(Recorded data)
--

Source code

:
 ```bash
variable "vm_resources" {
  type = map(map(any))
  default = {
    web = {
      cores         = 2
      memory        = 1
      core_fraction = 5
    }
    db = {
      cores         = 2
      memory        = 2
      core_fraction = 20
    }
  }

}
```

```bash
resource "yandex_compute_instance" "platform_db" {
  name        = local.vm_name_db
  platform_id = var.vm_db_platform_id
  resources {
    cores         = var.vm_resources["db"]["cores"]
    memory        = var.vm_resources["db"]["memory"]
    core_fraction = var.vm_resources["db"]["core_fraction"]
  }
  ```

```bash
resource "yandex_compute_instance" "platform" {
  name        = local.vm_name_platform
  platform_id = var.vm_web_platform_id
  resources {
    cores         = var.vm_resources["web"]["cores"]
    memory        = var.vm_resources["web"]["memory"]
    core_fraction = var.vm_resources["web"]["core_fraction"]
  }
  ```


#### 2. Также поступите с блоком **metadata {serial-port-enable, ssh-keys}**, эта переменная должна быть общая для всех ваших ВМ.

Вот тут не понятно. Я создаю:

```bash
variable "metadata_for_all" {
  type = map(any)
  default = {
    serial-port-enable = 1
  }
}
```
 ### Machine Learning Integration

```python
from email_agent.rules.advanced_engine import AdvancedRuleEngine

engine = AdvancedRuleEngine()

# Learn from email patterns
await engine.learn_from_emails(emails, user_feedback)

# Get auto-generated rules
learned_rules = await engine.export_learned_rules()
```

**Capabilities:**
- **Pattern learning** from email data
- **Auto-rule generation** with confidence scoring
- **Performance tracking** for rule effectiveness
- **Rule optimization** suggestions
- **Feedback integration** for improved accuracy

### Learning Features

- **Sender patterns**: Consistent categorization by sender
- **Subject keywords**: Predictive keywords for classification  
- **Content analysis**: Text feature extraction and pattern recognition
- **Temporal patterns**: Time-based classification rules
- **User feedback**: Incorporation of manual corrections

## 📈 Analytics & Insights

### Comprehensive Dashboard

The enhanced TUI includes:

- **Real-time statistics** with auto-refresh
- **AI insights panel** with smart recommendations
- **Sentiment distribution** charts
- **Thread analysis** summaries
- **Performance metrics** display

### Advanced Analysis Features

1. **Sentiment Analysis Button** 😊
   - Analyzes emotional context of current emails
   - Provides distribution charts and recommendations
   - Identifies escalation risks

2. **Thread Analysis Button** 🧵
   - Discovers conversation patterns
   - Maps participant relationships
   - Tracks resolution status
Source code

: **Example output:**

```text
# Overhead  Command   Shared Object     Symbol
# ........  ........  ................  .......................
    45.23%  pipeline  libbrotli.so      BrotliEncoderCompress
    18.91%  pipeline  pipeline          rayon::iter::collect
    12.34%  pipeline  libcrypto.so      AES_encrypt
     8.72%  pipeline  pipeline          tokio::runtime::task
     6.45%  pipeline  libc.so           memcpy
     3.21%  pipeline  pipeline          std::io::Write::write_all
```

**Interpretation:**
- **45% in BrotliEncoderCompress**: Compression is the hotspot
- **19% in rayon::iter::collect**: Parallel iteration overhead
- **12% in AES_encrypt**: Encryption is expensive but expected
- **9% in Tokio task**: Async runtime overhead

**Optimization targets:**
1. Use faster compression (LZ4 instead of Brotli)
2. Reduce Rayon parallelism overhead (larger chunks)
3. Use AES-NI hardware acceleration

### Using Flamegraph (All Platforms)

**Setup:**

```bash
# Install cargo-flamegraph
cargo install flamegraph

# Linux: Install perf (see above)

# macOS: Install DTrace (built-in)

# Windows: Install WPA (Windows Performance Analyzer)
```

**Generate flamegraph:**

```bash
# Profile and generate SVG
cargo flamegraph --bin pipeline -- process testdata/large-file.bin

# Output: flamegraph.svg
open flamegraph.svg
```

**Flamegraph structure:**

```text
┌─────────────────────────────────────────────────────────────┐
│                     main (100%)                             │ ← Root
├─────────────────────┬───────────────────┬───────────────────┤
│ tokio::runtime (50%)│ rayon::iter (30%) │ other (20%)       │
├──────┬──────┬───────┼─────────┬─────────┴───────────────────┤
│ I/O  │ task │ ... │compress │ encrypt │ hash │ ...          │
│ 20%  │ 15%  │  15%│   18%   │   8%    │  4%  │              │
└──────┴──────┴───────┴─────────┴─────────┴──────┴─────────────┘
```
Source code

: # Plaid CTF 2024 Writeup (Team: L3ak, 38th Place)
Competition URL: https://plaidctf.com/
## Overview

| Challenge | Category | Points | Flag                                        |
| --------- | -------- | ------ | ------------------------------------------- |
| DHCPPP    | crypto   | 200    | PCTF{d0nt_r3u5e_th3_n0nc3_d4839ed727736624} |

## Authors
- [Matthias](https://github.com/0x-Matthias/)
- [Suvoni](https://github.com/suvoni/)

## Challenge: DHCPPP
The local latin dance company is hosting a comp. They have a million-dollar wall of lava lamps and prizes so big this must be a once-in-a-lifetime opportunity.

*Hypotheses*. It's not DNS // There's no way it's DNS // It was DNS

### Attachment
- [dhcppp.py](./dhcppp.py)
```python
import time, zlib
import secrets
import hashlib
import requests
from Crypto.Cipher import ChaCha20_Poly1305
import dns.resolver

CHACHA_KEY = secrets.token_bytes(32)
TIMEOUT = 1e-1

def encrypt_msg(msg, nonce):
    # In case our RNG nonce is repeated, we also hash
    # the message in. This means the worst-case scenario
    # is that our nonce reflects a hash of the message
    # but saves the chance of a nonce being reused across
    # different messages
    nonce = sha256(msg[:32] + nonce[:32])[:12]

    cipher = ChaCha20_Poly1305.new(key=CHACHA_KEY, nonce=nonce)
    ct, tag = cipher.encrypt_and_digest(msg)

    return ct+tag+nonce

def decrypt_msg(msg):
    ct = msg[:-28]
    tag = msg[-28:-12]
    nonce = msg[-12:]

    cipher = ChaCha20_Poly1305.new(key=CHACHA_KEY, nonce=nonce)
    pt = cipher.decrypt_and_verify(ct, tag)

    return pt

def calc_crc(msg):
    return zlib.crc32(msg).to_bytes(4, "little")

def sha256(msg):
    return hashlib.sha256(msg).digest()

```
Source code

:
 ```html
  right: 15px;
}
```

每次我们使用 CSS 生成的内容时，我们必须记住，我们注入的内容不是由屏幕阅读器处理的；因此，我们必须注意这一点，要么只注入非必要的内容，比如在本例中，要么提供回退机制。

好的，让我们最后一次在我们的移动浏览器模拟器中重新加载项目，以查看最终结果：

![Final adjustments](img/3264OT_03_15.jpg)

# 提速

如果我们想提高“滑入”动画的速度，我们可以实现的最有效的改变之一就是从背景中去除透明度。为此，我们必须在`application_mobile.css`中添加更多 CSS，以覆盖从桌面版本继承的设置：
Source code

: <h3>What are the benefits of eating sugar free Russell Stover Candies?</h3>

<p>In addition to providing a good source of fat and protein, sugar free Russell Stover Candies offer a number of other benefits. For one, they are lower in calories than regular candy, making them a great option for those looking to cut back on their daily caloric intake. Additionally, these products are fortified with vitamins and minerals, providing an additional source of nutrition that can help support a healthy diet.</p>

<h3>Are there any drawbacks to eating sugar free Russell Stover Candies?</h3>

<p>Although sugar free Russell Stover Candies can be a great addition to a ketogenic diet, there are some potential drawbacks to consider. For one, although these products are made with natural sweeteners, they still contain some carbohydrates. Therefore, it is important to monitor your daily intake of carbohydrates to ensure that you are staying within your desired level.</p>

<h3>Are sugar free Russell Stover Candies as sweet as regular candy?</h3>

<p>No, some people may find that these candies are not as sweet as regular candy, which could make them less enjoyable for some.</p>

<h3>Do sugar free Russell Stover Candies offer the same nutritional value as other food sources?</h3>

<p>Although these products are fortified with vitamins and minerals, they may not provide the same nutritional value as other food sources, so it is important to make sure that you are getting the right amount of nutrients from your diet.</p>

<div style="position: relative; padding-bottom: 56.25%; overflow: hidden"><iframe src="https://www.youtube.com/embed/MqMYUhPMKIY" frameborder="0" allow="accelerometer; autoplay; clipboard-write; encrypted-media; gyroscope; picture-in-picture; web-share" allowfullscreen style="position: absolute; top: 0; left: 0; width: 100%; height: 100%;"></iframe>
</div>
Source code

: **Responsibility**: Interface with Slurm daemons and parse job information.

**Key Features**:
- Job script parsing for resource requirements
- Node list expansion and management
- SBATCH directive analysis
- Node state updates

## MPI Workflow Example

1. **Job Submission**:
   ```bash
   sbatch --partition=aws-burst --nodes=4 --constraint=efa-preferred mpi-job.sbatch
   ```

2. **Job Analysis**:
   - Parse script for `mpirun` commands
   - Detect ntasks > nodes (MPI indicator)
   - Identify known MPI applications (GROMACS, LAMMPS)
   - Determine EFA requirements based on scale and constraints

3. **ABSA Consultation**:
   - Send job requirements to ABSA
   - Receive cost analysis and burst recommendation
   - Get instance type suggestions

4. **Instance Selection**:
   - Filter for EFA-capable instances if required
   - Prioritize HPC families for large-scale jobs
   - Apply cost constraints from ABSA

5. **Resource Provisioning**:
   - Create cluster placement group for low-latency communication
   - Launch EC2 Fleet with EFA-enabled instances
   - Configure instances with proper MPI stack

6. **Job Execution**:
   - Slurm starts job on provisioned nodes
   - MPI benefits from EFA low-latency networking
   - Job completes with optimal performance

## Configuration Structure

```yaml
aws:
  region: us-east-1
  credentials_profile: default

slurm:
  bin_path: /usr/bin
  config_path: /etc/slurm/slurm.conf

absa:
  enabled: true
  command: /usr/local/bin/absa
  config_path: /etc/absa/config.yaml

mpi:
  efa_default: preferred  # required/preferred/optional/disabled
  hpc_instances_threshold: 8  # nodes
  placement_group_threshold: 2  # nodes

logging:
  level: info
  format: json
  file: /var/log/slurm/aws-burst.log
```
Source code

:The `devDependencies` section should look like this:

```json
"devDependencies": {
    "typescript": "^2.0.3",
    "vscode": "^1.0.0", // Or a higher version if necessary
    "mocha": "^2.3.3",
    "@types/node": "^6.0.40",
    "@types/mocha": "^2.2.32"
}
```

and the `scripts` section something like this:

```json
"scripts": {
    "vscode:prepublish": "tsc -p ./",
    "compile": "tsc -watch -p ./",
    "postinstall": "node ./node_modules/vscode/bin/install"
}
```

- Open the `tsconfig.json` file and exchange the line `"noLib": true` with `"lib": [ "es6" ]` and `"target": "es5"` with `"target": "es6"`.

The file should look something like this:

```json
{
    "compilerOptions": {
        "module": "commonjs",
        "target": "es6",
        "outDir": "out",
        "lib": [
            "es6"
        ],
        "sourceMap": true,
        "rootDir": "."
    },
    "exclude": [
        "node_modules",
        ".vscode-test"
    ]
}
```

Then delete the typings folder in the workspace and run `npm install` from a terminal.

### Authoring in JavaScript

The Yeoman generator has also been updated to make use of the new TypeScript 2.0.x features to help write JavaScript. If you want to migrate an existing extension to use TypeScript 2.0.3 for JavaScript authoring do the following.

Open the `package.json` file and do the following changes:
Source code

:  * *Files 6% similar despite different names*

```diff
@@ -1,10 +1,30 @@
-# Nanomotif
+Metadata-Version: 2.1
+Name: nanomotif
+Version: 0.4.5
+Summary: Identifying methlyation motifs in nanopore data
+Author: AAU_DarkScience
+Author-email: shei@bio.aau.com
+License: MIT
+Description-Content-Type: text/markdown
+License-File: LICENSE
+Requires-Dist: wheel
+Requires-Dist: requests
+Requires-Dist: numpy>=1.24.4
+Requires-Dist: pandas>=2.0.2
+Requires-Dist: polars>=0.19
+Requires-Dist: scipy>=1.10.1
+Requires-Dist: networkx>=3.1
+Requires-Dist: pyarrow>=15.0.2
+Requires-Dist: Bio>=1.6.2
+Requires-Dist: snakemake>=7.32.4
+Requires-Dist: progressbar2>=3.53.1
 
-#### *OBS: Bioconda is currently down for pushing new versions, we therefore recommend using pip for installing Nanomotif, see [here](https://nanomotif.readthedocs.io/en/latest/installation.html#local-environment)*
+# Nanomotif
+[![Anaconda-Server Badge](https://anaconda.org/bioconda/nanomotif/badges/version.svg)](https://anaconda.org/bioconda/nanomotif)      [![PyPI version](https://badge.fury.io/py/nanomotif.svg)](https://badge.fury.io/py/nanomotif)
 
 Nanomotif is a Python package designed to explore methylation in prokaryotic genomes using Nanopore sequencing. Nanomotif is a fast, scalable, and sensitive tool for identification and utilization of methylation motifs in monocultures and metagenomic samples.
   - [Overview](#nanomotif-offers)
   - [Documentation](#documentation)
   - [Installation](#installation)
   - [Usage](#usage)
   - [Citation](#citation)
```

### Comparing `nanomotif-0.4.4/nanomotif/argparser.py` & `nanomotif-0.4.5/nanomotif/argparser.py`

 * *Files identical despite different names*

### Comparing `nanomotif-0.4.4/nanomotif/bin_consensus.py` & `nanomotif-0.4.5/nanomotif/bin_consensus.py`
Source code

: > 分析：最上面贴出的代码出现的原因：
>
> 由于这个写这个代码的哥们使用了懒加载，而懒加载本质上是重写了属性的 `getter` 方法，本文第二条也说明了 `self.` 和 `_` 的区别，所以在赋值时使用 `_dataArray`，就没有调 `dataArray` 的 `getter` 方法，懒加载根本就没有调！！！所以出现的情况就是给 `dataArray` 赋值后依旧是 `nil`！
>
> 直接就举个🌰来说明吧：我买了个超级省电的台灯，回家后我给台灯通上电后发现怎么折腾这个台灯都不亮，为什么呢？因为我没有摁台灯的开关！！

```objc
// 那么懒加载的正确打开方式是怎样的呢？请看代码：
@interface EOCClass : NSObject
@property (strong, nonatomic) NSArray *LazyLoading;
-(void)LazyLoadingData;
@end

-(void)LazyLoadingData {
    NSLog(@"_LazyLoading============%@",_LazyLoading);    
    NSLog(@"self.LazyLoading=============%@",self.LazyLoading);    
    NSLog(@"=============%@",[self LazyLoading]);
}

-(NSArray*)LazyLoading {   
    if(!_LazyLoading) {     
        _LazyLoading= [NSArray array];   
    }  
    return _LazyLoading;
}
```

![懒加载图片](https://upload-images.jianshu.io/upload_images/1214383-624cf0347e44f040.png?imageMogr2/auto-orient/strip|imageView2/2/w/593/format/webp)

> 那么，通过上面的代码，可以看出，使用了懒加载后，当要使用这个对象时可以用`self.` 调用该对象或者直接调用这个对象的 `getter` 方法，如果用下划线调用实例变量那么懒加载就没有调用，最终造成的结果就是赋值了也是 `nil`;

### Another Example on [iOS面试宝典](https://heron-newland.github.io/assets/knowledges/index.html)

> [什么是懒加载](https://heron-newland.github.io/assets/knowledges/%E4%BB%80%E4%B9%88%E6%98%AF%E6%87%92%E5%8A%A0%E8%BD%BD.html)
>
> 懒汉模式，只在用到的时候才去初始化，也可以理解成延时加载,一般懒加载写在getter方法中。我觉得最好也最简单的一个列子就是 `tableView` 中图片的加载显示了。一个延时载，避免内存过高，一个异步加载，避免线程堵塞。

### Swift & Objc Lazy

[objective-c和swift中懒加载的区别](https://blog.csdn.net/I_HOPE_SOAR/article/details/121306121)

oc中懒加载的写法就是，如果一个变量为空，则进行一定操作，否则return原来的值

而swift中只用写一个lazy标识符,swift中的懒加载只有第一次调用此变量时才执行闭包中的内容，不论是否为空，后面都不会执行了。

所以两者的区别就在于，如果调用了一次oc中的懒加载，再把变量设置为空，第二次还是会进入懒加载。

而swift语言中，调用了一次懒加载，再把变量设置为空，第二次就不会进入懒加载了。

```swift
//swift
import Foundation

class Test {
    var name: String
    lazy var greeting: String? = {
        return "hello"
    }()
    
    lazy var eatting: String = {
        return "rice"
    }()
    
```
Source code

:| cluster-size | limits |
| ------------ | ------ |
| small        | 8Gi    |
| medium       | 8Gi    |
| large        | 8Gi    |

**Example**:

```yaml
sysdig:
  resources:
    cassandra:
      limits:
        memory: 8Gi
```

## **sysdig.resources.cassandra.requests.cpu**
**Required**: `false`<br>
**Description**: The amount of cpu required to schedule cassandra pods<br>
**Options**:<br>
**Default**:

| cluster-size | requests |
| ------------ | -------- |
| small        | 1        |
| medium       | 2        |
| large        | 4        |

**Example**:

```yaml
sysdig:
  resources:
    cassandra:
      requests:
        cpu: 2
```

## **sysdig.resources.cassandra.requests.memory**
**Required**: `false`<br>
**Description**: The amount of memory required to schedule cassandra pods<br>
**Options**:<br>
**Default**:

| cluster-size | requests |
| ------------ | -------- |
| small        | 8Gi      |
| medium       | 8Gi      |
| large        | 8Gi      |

--

- Problem to solve -
With the first line being the one containing "1. **Sentiment Analysis Button** 😊" and the last line the one containing "## Overview", transcribe exactly the lines above that fall in that range.

- Expected output -
1. **Sentiment Analysis Button** 😊
   - Analyzes emotional context of current emails
   - Provides distribution charts and recommendations
   - Identifies escalation risks

2. **Thread Analysis Button** 🧵
   - Discovers conversation patterns
   - Maps participant relationships
   - Tracks resolution status
Source code

: **Example output:**

```text
# Overhead  Command   Shared Object     Symbol
# ........  ........  ................  .......................
    45.23%  pipeline  libbrotli.so      BrotliEncoderCompress
    18.91%  pipeline  pipeline          rayon::iter::collect
    12.34%  pipeline  libcrypto.so      AES_encrypt
     8.72%  pipeline  pipeline          tokio::runtime::task
     6.45%  pipeline  libc.so           memcpy
     3.21%  pipeline  pipeline          std::io::Write::write_all
```

**Interpretation:**
- **45% in BrotliEncoderCompress**: Compression is the hotspot
- **19% in rayon::iter::collect**: Parallel iteration overhead
- **12% in AES_encrypt**: Encryption is expensive but expected
- **9% in Tokio task**: Async runtime overhead

**Optimization targets:**
1. Use faster compression (LZ4 instead of Brotli)
2. Reduce Rayon parallelism overhead (larger chunks)
3. Use AES-NI hardware acceleration

### Using Flamegraph (All Platforms)

**Setup:**

```bash
# Install cargo-flamegraph
cargo install flamegraph

# Linux: Install perf (see above)

# macOS: Install DTrace (built-in)

# Windows: Install WPA (Windows Performance Analyzer)
```

**Generate flamegraph:**

```bash
# Profile and generate SVG
cargo flamegraph --bin pipeline -- process testdata/large-file.bin

# Output: flamegraph.svg
open flamegraph.svg
```

**Flamegraph structure:**

```text
┌─────────────────────────────────────────────────────────────┐
│                     main (100%)                             │ ← Root
├─────────────────────┬───────────────────┬───────────────────┤
│ tokio::runtime (50%)│ rayon::iter (30%) │ other (20%)       │
├──────┬──────┬───────┼─────────┬─────────┴───────────────────┤
│ I/O  │ task │ ... │compress │ encrypt │ hash │ ...          │
│ 20%  │ 15%  │  15%│   18%   │   8%    │  4%  │              │
└──────┴──────┴───────┴─────────┴─────────┴──────┴─────────────┘
```
Source code

: # Plaid CTF 2024 Writeup (Team: L3ak, 38th Place)
Competition URL: https://plaidctf.com/
## Overview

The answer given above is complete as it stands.